Why Monogamy and No Divorce?

  • The Old Testament patriarchs had multiple wives. Why did Jesus reconceive marriage as lifelong monogamy?
    • Polygamy actually shares one feature with the Catholic ideal: it values procreativity highly. But it depends on the subordination of women’s moral agency, and that is where the hardness of heart was.
    • Jesus’s prohibition of divorce and his insistence on monogamy both point to the same thing: overcoming the hardness of heart that allows mutual withholding. The disciples were astonished—they said, “If that’s the case, it’s better not to marry at all,” and Jesus agreed that for some, it is.
    • O’Connor takes Jesus’s teaching on divorce as authoritative and definitive. It has made him scrutinize his own hardness of heart, which he has not overcome but tries to remain aware of.

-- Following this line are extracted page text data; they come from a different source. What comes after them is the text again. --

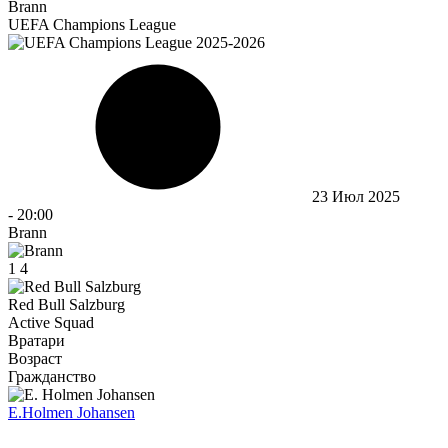
Brann
UEFA Champions League
23 Июл 2025
-
20:00
Brann
1
4
Red Bull Salzburg
Active Squad
Вратари
Возраст
Гражданство
E.
Holmen Johansen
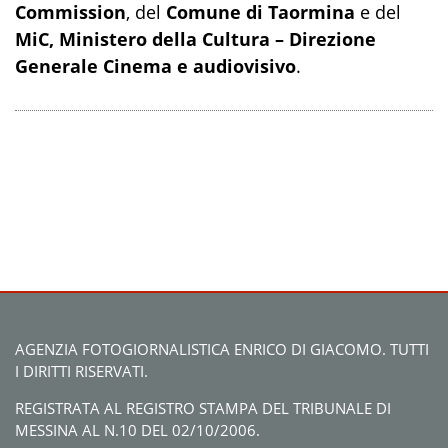
Commission
, del
Comune di Taormina
e del
MiC, Ministero della Cultura – Direzione
Generale Cinema e audiovisivo
.
AGENZIA FOTOGIORNALISTICA ENRICO DI GIACOMO. TUTTI
I DIRITTI RISERVATI.
REGISTRATA AL REGISTRO STAMPA DEL TRIBUNALE DI
MESSINA AL N.10 DEL 02/10/2006.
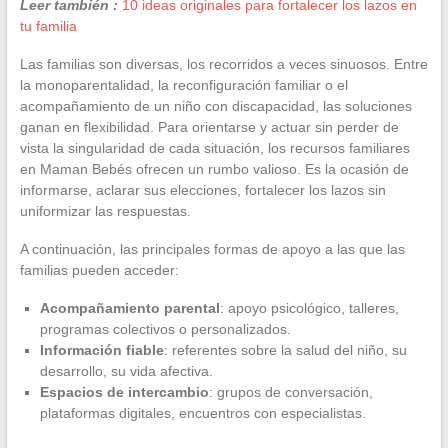
Leer también :
10 ideas originales para fortalecer los lazos en
tu familia
Las familias son diversas, los recorridos a veces sinuosos. Entre
la monoparentalidad, la reconfiguración familiar o el
acompañamiento de un niño con discapacidad, las soluciones
ganan en flexibilidad. Para orientarse y actuar sin perder de
vista la singularidad de cada situación, los recursos familiares
en Maman Bebés ofrecen un rumbo valioso. Es la ocasión de
informarse, aclarar sus elecciones, fortalecer los lazos sin
uniformizar las respuestas.
A continuación, las principales formas de apoyo a las que las
familias pueden acceder:
Acompañamiento parental
: apoyo psicológico, talleres,
programas colectivos o personalizados.
Información fiable
: referentes sobre la salud del niño, su
desarrollo, su vida afectiva.
Espacios de intercambio
: grupos de conversación,
plataformas digitales, encuentros con especialistas.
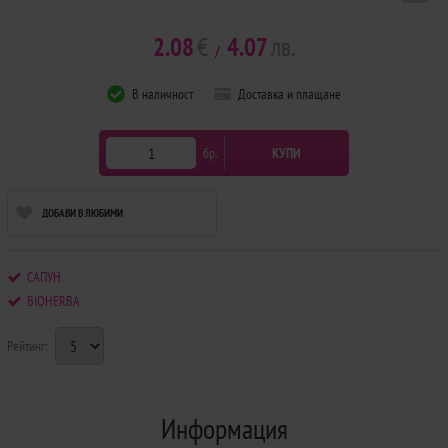
2.08
€
4.07
лв.
/
В наличност
Доставка и плащане
бр.
КУПИ
ДОБАВИ В ЛЮБИМИ
САПУН
BIOHERBA
Рейтинг:
Информация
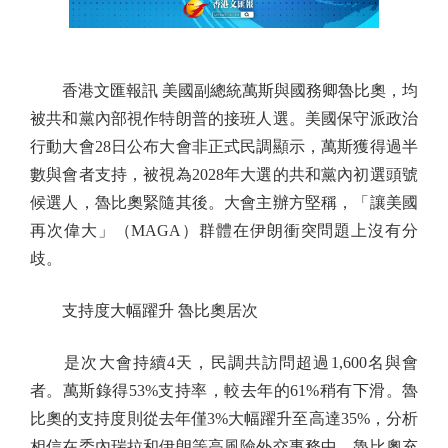
香港文匯報訊 美國副總統萬斯與國務卿魯比奧，均
被共和黨內部視作特朗普的接班人選。美國保守派政治
行動大會28日公布大會非正式民調顯示，萬斯獲得過半
數與會者支持，被視為2028年大選的共和黨內初選頭號
候選人，魯比奧緊隨其後。大會主辦方堅稱，「讓美國
再次偉大」（MAGA）群體在伊朗衝突問題上沒有分
歧。
支持度大幅躍升 魯比奧居次
是次大會持續4天，民調共訪問超過1,600名與會
者。萬斯錄得53%支持率，較去年的61%稍有下滑。魯
比奧的支持度則從去年僅3%大幅躍升至高達35%，分析
相信在委內瑞拉和伊朗等高風險外交事務中，魯比奧充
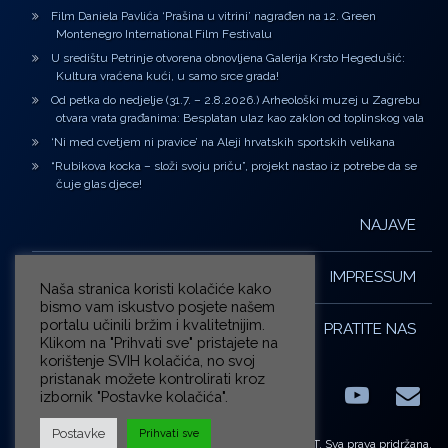
Film Daniela Pavlića ‘Prašina u vitrini’ nagrađen na 12. Green
Montenegro International Film Festivalu
U središtu Petrinje otvorena obnovljena Galerija Krsto Hegedušić:
Kultura vraćena kući, u samo srce grada!
Od petka do nedjelje (31.7. – 2.8.2026.) Arheološki muzej u Zagrebu
otvara vrata građanima: Besplatan ulaz kao zaklon od toplinskog vala
‘Ni med cvetjem ni pravice’ na Aleji hrvatskih sportskih velikana
“Rubikova kocka – složi svoju priču”, projekt nastao iz potrebe da se
čuje glas djece!
NAJAVE
IMPRESSUM
Naša stranica koristi kolačiće kako
bismo vam iskustvo posjete našem
portalu učinili bržim i kvalitetnijim.
PRATITE NAS
Klikom na "Prihvati sve" pristajete na
korištenje SVIH kolačića, no svoj
pristanak možete kontrolirati kroz
izbornik "Postavke kolačića".
Facebook
LinkedIn
YouTub
E-m
X.com
Postavke
Prihvati sve
© ZG-KULT. Sva prava pridržana.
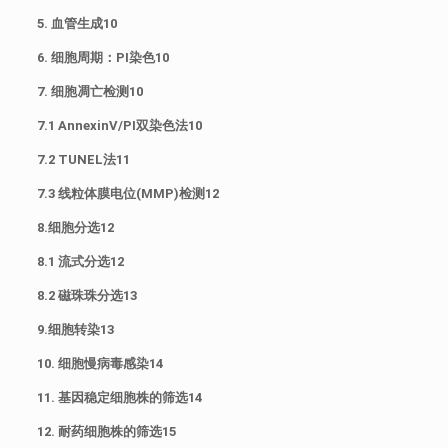
5. 血管生成10
6. 细胞周期：PI染色10
7. 细胞凋亡检测10
7.1 AnnexinV/PI双染色法10
7.2 TUNEL法11
7.3 线粒体膜电位(MMP)检测12
8.细胞分选12
8.1 流式分选12
8.2 磁珠珠分选13
9.细胞转染13
10. 细胞慢病毒感染14
11. 基因稳定细胞株的筛选14
12. 耐药细胞株的筛选15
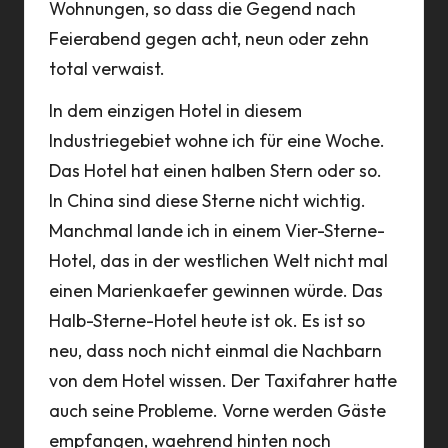
Wohnungen, so dass die Gegend nach
Feierabend gegen acht, neun oder zehn
total verwaist.
In dem einzigen Hotel in diesem
Industriegebiet wohne ich für eine Woche.
Das Hotel hat einen halben Stern oder so.
In China sind diese Sterne nicht wichtig.
Manchmal lande ich in einem Vier-Sterne-
Hotel, das in der westlichen Welt nicht mal
einen Marienkaefer gewinnen würde. Das
Halb-Sterne-Hotel heute ist ok. Es ist so
neu, dass noch nicht einmal die Nachbarn
von dem Hotel wissen. Der Taxifahrer hatte
auch seine Probleme. Vorne werden Gäste
empfangen, waehrend hinten noch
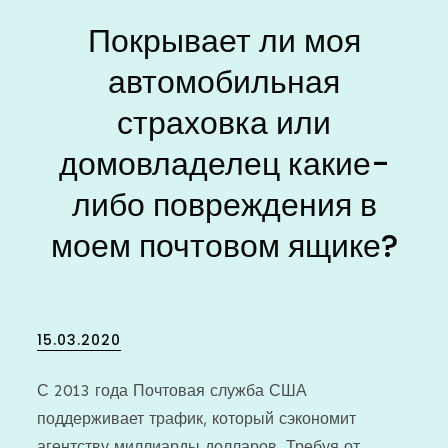
Покрывает ли моя
автомобильная
страховка или
домовладелец какие-
либо повреждения в
моем почтовом ящике?
Posted
15.03.2020
on
С 2013 года Почтовая служба США
поддерживает трафик, который сэкономит
агентству миллиарды долларов. Требуя от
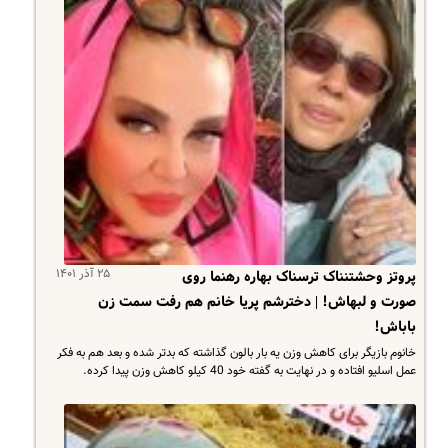
۲۵ آذر ۱۴۰۱
پروتز وحشتنناک ترسناک بهاره رهنما روی
صورت و لبهاش! | دخترشم پریا خانم هم رفت سمت زن
باباش!
خانوم بازیگر برای کاهش وزن یه بار بالون گذاشته که بدتر شده و بعد هم به فکر
عمل اسلیو افتاده و در نهایت به گفته خود 40 کیلو کاهش وزن پیدا کرده.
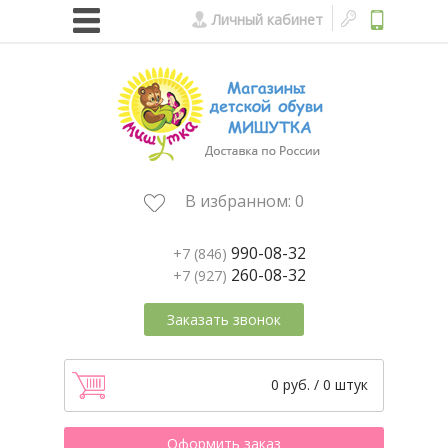
Личный кабинет
В избранном:
0
990-08-32
+7 (846)
260-08-32
+7 (927)
Заказать звонок
0 руб. / 0 штук
Оформить заказ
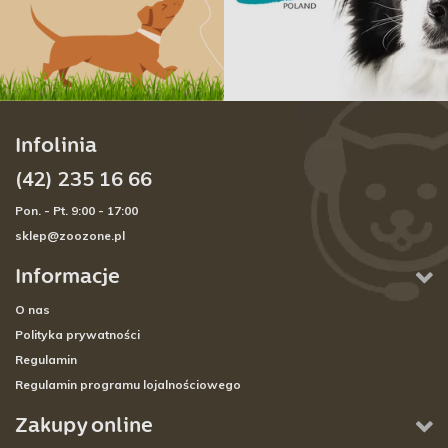
Infolinia
(42) 235 16 66
Pon. - Pt. 9:00 - 17:00
sklep@zoozone.pl
Informacje
O nas
Polityka prywatności
Regulamin
Regulamin programu lojalnościowego
Zakupy online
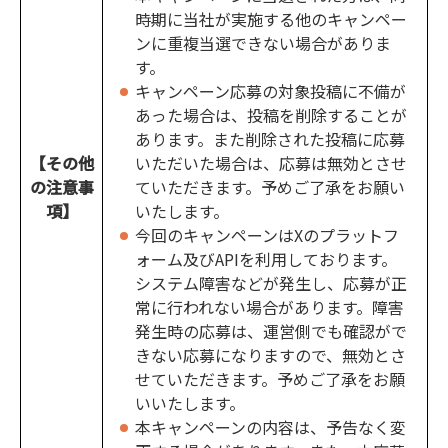
時期に当社が実施する他のキャンペー
ンに重複当選できない場合がありま
す。
キャンペーン応募の対象投稿に不備が
あった場合は、投稿を削除することが
あります。また削除された投稿に応募
【その他
いただいた場合は、応募は無効とさせ
の注意事
ていただきます。予めご了承をお願い
項】
いたします。
今回のキャンペーンはXのプラットフ
ォーム及びAPIを利用しております。
システム障害などが発生し、応募が正
常に行われない場合があります。障害
発生時の応募は、運営側でも確認がで
きない応募になりますので、無効とさ
せていただきます。予めご了承をお願
いいたします。
本キャンペーンの内容は、予告なく変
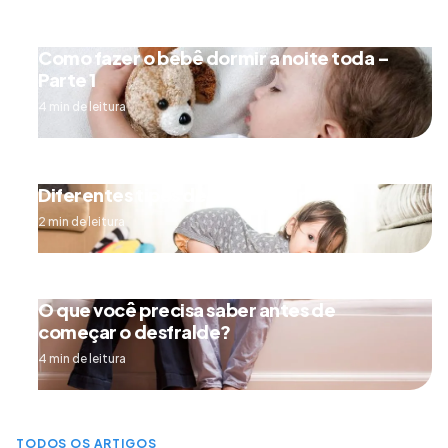
Como fazer o bebê dormir a noite toda –
Parte 1
4 min de leitura
Diferentes tipos de engatinhar
2 min de leitura
O que você precisa saber antes de
começar o desfralde?
4 min de leitura
TODOS OS ARTIGOS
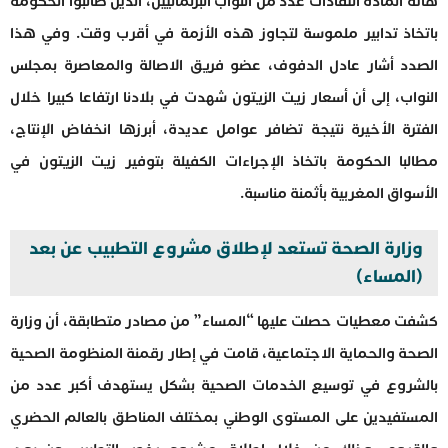
هاته المادة انتقادات عدد من النواب البرلمانيين، الذين طالبوا الحكومة
باتخاذ تدابير ملموسة لتجاوز هذه الأزمة في أقرب وقت. وفي هذا
الصدد أشار عادل الدفوف، عضو فريق الاصالة والمعاصرة بمجلس
النواب، إلى أن أسعار زيت الزيتون شهدت في بلادنا ارتفاعا كبيرا خلال
الفترة الأخيرة نتيجة تضافر عوامل عديدة، أبرزها انخفاض الإنتاج،
مطالبا الحكومة باتخاذ الإجراءات الكفيلة بتوفير زيت الزيتون في
الأسواق المغربية بأثمنة مناسبة.
وزارة الصحة تستعد لإطلاق مشروع التطبيب عن بعد
(المساء)
كشفت معطيات حصلت عليها “المساء” من مصادر متطابقة، أن وزارة
الصحة والحماية الاجتماعية، قامت في إطار رقمنة المنظومة الصحية
بالشروع في توسيع الخدمات الصحية بشكل يستهدف أكبر عدد من
المستفيدين على المستوى الوطني بمختلف المناطق بالعالم الحضري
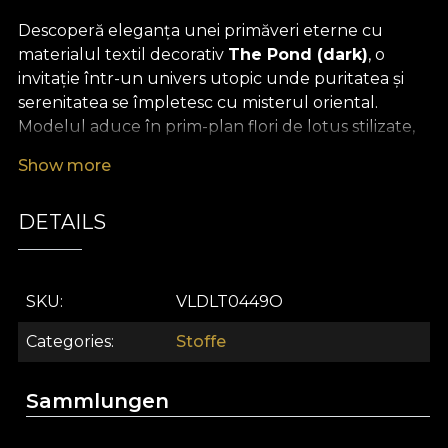
Descoperă eleganța unei primăveri eterne cu
materialul textil decorativ
The Pond (dark)
, o
invitație într-un univers utopic unde puritatea și
serenitatea se împletesc cu misterul oriental.
Modelul aduce în prim-plan flori de lotus stilizate,
simboluri ale regenerării și păcii interioare, dispuse
Show more
armonios pe un fundal întunecat care emană
profunzime și rafinament. Fiecare detaliu pictural
DETAILS
surprinde grația și delicatețea naturii, creând o
atmosferă idilică în orice spațiu de design interior.
Versatilitatea acestui material textil premium îl
SKU
VLDLT0449O
transformă în alegerea ideală pentru proiecte
sofisticate de decor. Este perfect pentru realizarea
Categories
Stoffe
de draperii spectaculoase, tapițarea mobilierului,
fețe de masă cu personalitate, perne decorative
Sammlungen
pline de farmec sau cuverturi ce aduc o notă de
lux. Indiferent de destinație, materialul va conferi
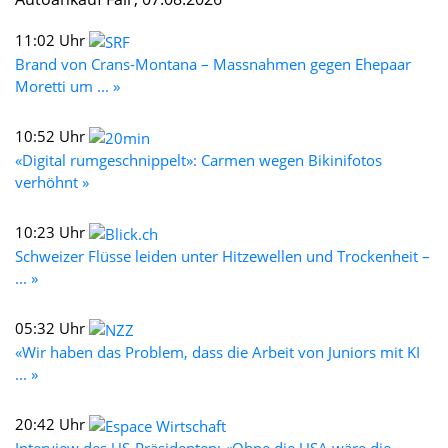
11:02 Uhr
Brand von Crans-Montana – Massnahmen gegen Ehepaar
Moretti um ... »
10:52 Uhr
«Digital rumgeschnippelt»: Carmen wegen Bikinifotos
verhöhnt »
10:23 Uhr
Schweizer Flüsse leiden unter Hitzewellen und Trockenheit –
... »
05:32 Uhr
«Wir haben das Problem, dass die Arbeit von Juniors mit KI
... »
20:42 Uhr
Interview des US-Präsidenten: «Ohne die USA wäre die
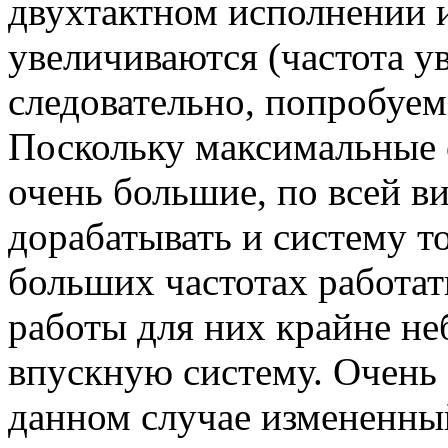
двухтактном исполнении 
увеличиваются (частота ув
следовательно, попробуем
Поскольку максимальные 
очень большие, по всей в
дорабатывать и систему т
больших частотах работать
работы для них крайне н
впускную систему. Очень 
данном случае измененны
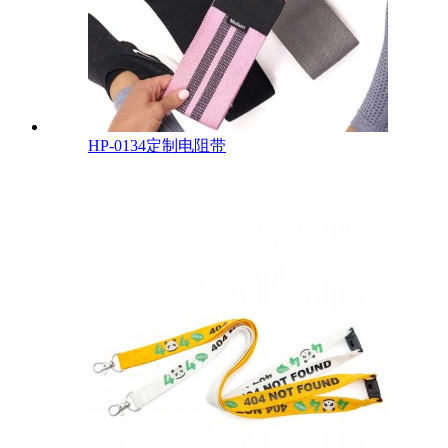
HP-0134定制电阻带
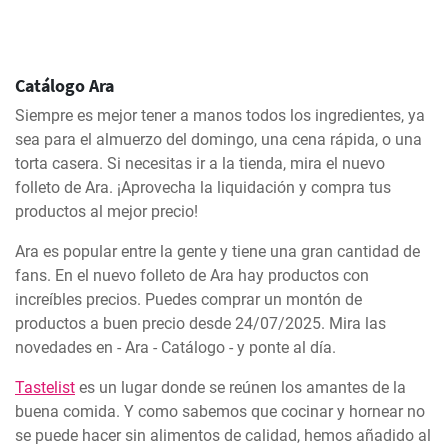
Catálogo Ara
Siempre es mejor tener a manos todos los ingredientes, ya
sea para el almuerzo del domingo, una cena rápida, o una
torta casera. Si necesitas ir a la tienda, mira el nuevo
folleto de Ara. ¡Aprovecha la liquidación y compra tus
productos al mejor precio!
Ara es popular entre la gente y tiene una gran cantidad de
fans. En el nuevo folleto de Ara hay productos con
increíbles precios. Puedes comprar un montón de
productos a buen precio desde 24/07/2025. Mira las
novedades en - Ara - Catálogo - y ponte al día.
Tastelist
es un lugar donde se reúnen los amantes de la
buena comida. Y como sabemos que cocinar y hornear no
se puede hacer sin alimentos de calidad, hemos añadido al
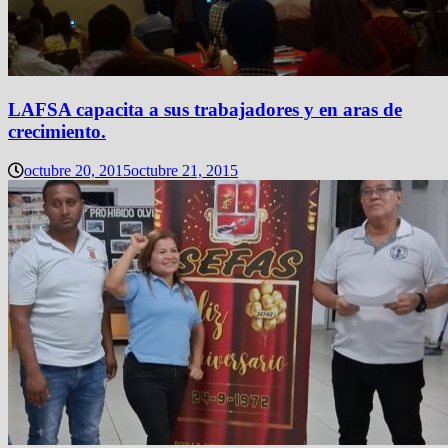
LAFSA capacita a sus trabajadores y en aras de
crecimiento.
octubre 20, 2015
octubre 21, 2015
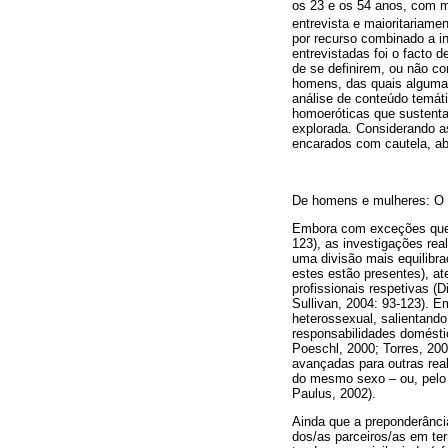
os 23 e os 54 anos, com ma
entrevista e maioritariame
por recurso combinado a in
entrevistadas foi o facto
de se definirem, ou não c
homens, das quais algumas
análise de conteúdo temáti
homoeróticas que sustenta
explorada. Considerando as
encarados com cautela, ab
De homens e mulheres: O q
Embora com exceções que s
123), as investigações re
uma divisão mais equilibra
estes estão presentes), at
profissionais respetivas (
Sullivan, 2004: 93-123). 
heterossexual, salientando
responsabilidades doméstic
Poeschl, 2000; Torres, 20
avançadas para outras real
do mesmo sexo – ou, pelo 
Paulus, 2002).
Ainda que a preponderância
dos/as parceiros/as em te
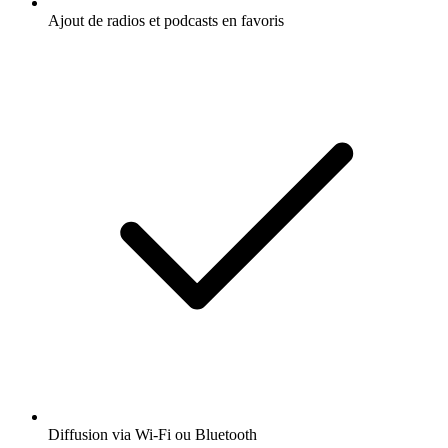
Ajout de radios et podcasts en favoris
Diffusion via Wi-Fi ou Bluetooth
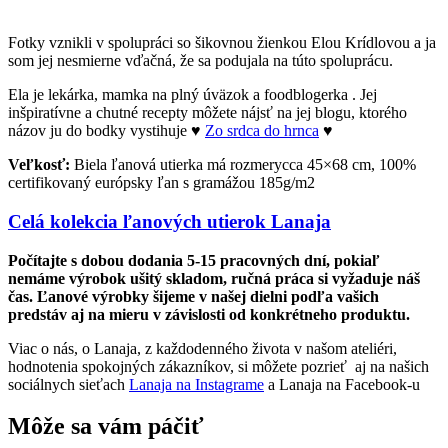
Fotky vznikli v spolupráci so šikovnou žienkou Elou Krídlovou a ja
som jej nesmierne vďačná, že sa podujala na túto spoluprácu.
Ela je lekárka, mamka na plný úväzok a foodblogerka . Jej
inšpiratívne a chutné recepty môžete nájsť na jej blogu, ktorého
názov ju do bodky vystihuje ♥
Zo srdca do hrnca
♥
Veľkosť:
Biela ľanová utierka má rozmerycca 45×68 cm, 100%
certifikovaný európsky ľan s gramážou 185g/m2
Celá kolekcia ľanových utierok Lanaja
Počítajte s dobou dodania 5-15 pracovných dní, pokiaľ
nemáme výrobok ušitý skladom, ručná práca si vyžaduje náš
čas. Ľanové výrobky šijeme v našej dielni podľa vašich
predstáv aj na mieru v závislosti od konkrétneho produktu.
Viac o nás, o Lanaja, z každodenného života v našom ateliéri,
hodnotenia spokojných zákazníkov, si môžete pozrieť aj na našich
sociálnych sieťach
Lanaja na Instagrame
a Lanaja na Facebook-u
Môže sa vám páčiť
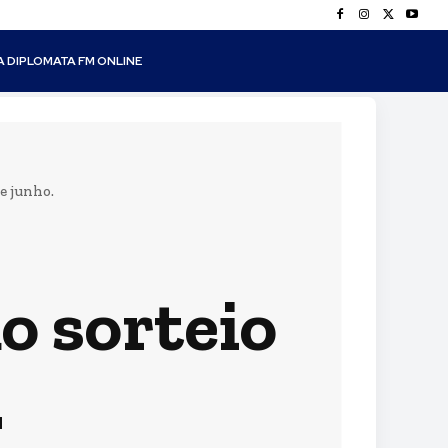
A DIPLOMATA FM ONLINE
e junho.
o sorteio
.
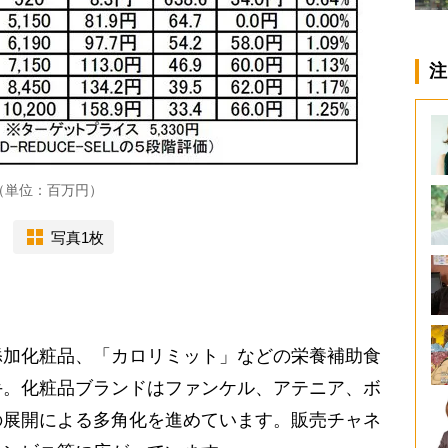
注
（単位：百万円）
写真1枚
添加化粧品、「カロリミット」などの栄養補助食
手。化粧品ブランドはファンケル、アテニア、ボ
の展開による多角化を進めています。販売チャネ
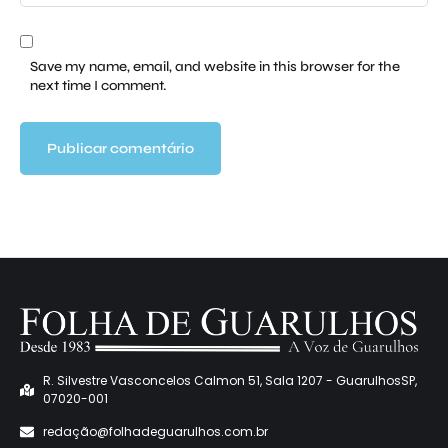
Save my name, email, and website in this browser for the
next time I comment.
R. Silvestre Vasconcelos Calmon 51, Sala 1207 - GuarulhosSP,
07020-001
redaçã
o@folhadeguarulhos.com.br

Practical Advice on Whom to Love

  • The most important thing to look for in a spouse: confidence that this person thinks marriage is for life. Everything follows from that.
    • If you believe your spouse is someone with whom your entire sexual being—body and soul—is pledged, you will treat them in a way that makes them always want to make love with you. This is powerfully formative, not instrumental.
    • The traditional vows: love, honor, obey. O’Connor thinks “honor” is the one that focuses the mind. What does it mean to live with another person in the intimacy of everyday life and always honor them? Learning to bite your tongue is an absolute virtue for a spouse. Gradually, you will bite the tongue of your mind too.
  • On intellectual compatibility: it is not essential. Your spouse might not read your books. What matters is a habitual thoughtfulness of conversation—the ability to talk about values, not theoretical ideas.
    • People who would not be interesting to you as intellectual interlocutors may still be deeply thoughtful about human life and wonderful to talk to.
  • On the sustainability of desire: the special energy of being found sexually attractive by your spouse does not have to fall into abandonment. There is an old tradition of conjugal duty—the obligation to continue being a sexual partner insofar as you are able.
    • For every couple, if they live long enough, there may come a time when their bodies do not allow it. But the memory of the particular form of honor someone has done you by being your sexual partner remains a deep part of love.